**WORK TO BE COMPLETED**
After removing every image, reproduce the data exactly as it appears.
++++ DATA TO USE
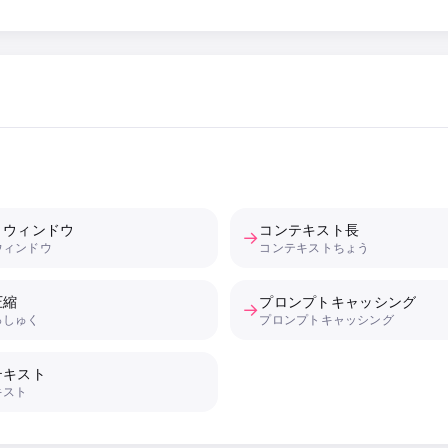
トウィンドウ
コンテキスト長
→
ウィンドウ
コンテキストちょう
圧縮
プロンプトキャッシング
→
っしゅく
プロンプトキャッシング
テキスト
キスト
++++++++
**SOLUTION TO THE PROBLEM**
トウィンドウ
コンテキスト長
→
ウィンドウ
コンテキストちょう
圧縮
プロンプトキャッシング
→
っしゅく
プロンプトキャッシング
テキスト
キスト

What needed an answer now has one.